--- start of Article ---

Wistful Mike Pence Dayreams About All The Vaginae He Could Have Controlled As VP

WHITE FALLS, PENNSYLVANIA — Republican Vice-Presidential candidate Gov. Mike Pence (IN) took a brief respite from the rigors of the campaign trail today to, as he put it, “take time and meditate on something very near and dear” to him.

“This morning, I took a look Me Time,” Pence told reporters, “because I’ve always believed it’s important to take time and meditate on something very near and dear to you, if it’s creeping into your thoughts a lot anyway.”

Pence said that he “couldn’t concentrate” on the campaign events on his schedule until had some personal time. During that time, Pence said, he focused his thoughts on “all the American vaginas he would have had under his supervision as Vice-President. Governor Pence said that Mr. Trump has made “certain promises” to him in regards to abortion, and now that it’s looking more and more each day like Trump will lose in November, Pence is concerned Trump might never get a chance to make good on those promises.

“Donald told me that I can be the new Vagina Czar in his cabinet,” Trump said, “and that’s a pretty big honor. He’s creating a whole new position, just for me.”

--- end of Article ---

Goals:
1. Please transcribe the article about Mike Pence, beginning at the words "Pence said that he" and stopping after "on those promises.".
2. Answer these questions about the article on Mike Pence:
(a) In what town and state is the article datelined?
(b) According to Pence, what couldn't he do until he had some personal time?
(c) In what month does the article say Trump looks likely to lose?
3. Summarize the article on Mike Pence in two sentences.

--- start of Extracted material ---

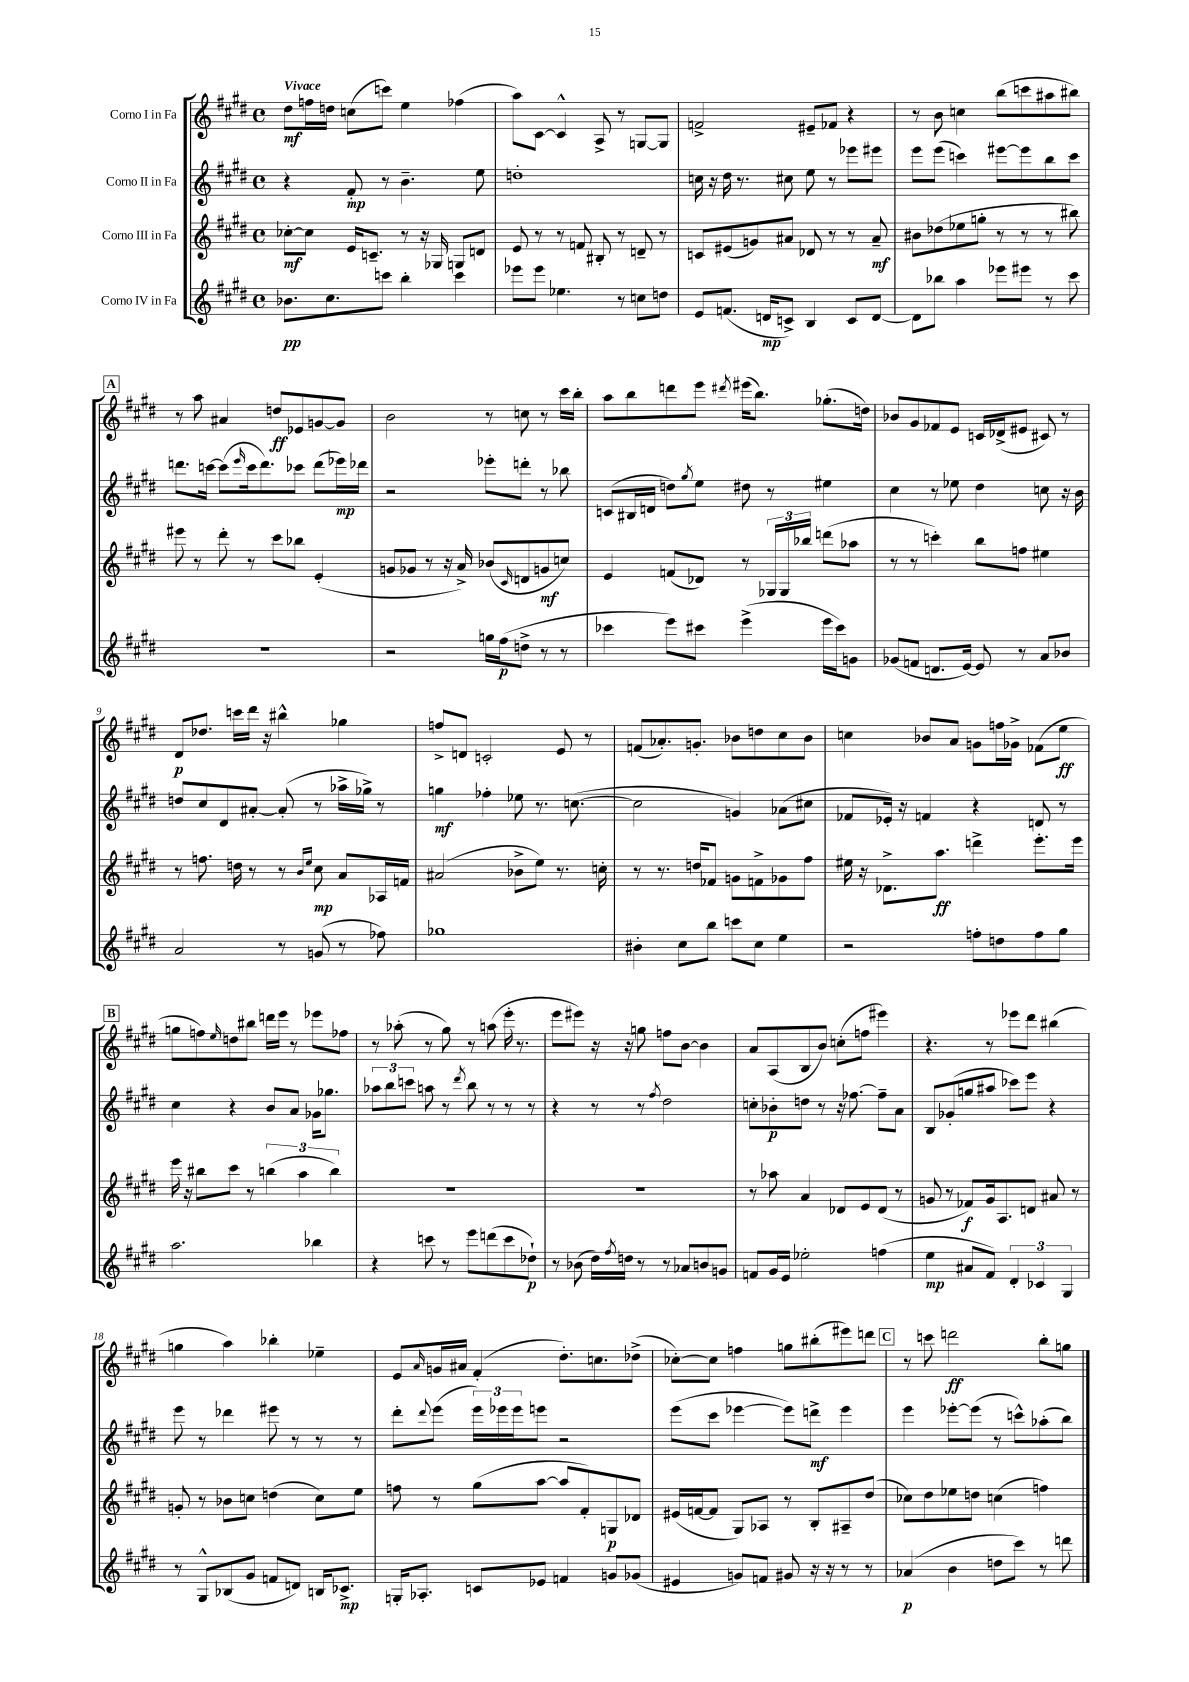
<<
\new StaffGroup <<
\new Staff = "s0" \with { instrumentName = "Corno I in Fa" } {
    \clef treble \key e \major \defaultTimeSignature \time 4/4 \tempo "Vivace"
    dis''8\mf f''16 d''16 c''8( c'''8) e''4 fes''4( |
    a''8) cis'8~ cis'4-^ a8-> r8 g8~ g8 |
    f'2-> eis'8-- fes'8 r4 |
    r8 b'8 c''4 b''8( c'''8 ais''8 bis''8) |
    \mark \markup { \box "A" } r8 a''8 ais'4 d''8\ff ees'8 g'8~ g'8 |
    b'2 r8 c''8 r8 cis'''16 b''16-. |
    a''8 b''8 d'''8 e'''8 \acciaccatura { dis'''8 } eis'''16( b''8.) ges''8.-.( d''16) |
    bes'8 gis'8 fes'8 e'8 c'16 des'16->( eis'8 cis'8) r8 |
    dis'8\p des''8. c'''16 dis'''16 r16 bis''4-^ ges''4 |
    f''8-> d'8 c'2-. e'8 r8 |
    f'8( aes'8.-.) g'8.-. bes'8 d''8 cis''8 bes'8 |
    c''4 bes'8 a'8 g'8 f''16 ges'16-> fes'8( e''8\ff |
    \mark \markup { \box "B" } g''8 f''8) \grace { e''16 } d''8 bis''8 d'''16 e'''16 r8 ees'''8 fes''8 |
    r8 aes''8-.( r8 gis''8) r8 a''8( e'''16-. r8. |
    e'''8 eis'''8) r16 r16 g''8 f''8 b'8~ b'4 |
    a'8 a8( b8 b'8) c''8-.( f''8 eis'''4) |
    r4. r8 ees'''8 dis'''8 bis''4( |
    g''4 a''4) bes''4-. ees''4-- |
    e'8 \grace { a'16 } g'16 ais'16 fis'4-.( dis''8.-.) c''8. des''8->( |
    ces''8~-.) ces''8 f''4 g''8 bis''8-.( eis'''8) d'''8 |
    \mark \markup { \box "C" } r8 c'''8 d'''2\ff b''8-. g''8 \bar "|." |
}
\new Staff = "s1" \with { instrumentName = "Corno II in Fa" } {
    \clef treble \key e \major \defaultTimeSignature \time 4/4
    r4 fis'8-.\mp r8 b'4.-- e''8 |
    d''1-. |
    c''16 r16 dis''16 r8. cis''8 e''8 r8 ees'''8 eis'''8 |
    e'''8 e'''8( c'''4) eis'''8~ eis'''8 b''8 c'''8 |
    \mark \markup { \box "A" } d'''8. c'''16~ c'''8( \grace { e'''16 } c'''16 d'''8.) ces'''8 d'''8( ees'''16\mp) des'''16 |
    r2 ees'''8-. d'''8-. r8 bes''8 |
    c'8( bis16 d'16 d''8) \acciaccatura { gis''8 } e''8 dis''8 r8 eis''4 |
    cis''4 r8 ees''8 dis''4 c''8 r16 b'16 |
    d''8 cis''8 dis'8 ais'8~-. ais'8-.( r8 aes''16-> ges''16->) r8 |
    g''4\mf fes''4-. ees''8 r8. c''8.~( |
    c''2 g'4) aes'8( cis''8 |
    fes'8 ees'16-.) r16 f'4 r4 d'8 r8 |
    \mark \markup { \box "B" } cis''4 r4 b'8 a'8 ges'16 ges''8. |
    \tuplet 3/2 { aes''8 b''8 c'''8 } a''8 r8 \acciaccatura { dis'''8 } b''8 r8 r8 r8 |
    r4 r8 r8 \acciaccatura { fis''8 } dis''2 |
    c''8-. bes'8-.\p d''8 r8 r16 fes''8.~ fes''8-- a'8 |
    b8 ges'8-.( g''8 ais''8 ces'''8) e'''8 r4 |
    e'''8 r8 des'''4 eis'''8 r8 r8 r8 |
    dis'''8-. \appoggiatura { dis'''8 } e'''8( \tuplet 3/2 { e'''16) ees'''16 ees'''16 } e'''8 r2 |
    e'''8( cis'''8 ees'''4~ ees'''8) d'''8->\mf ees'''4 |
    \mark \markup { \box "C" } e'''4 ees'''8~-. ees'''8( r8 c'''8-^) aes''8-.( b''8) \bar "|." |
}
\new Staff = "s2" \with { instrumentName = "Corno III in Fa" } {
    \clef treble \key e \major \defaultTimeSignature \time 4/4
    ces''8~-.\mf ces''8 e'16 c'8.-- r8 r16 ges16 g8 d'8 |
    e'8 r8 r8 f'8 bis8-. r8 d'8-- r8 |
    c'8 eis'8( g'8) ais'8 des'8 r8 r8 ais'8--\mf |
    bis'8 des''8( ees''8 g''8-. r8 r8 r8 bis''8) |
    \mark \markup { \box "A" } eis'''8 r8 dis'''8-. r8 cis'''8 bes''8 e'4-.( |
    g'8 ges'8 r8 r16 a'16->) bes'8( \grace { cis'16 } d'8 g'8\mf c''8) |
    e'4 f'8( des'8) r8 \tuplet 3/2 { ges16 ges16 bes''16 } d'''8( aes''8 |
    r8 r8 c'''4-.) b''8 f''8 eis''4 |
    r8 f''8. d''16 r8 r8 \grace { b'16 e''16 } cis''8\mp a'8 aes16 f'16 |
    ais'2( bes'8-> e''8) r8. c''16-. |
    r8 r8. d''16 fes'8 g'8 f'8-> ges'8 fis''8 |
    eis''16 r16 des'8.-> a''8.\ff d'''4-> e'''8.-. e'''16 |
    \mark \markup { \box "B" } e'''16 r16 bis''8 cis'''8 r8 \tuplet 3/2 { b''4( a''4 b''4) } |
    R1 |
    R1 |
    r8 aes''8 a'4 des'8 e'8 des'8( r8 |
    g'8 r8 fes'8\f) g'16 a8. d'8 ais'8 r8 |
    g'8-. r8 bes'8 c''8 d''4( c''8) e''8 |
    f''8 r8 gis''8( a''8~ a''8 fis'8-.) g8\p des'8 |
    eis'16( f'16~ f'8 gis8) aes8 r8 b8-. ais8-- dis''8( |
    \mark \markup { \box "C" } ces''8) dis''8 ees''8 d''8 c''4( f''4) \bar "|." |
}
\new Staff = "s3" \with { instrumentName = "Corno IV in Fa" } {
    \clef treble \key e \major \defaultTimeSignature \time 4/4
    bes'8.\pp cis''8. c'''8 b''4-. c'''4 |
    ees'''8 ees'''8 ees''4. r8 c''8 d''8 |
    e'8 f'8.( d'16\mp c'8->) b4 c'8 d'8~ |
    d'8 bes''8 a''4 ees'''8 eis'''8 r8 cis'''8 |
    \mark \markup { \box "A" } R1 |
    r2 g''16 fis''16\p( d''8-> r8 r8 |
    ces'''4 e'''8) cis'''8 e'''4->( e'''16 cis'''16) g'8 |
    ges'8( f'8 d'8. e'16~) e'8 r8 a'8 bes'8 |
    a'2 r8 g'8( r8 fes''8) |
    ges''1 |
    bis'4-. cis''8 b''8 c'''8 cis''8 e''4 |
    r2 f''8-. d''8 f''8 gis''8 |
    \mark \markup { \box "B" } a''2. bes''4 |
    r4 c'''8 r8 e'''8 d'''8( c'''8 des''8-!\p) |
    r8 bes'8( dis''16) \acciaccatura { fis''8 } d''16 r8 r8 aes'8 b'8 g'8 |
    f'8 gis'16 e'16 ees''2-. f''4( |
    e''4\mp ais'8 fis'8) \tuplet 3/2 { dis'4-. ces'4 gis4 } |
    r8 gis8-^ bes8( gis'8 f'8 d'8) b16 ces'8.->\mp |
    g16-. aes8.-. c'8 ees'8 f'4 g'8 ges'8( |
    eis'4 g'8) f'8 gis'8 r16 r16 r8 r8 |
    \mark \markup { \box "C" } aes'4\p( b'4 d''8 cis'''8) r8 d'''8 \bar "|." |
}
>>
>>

--- end of Extracted material ---

Results by task:
1.
Pence said that he “couldn’t concentrate” on the campaign events on his schedule until had some personal time. During that time, Pence said, he focused his thoughts on “all the American vaginas he would have had under his supervision as Vice-President. Governor Pence said that Mr. Trump has made “certain promises” to him in regards to abortion, and now that it’s looking more and more each day like Trump will lose in November, Pence is concerned Trump might never get a chance to make good on those promises.

2.
(a) White Falls, Pennsylvania.
(b) Concentrate on the campaign events on his schedule.
(c) November.

3. Republican vice-presidential candidate Gov. Mike Pence took a brief respite from the campaign trail in White Falls, Pennsylvania, to meditate on something very near and dear to him. He said he focused his thoughts on all the American vaginas he would have had under his supervision as Vice-President, and that he is concerned that Trump, who made him "certain promises" regarding abortion, might never get a chance to make good on them if he loses in November.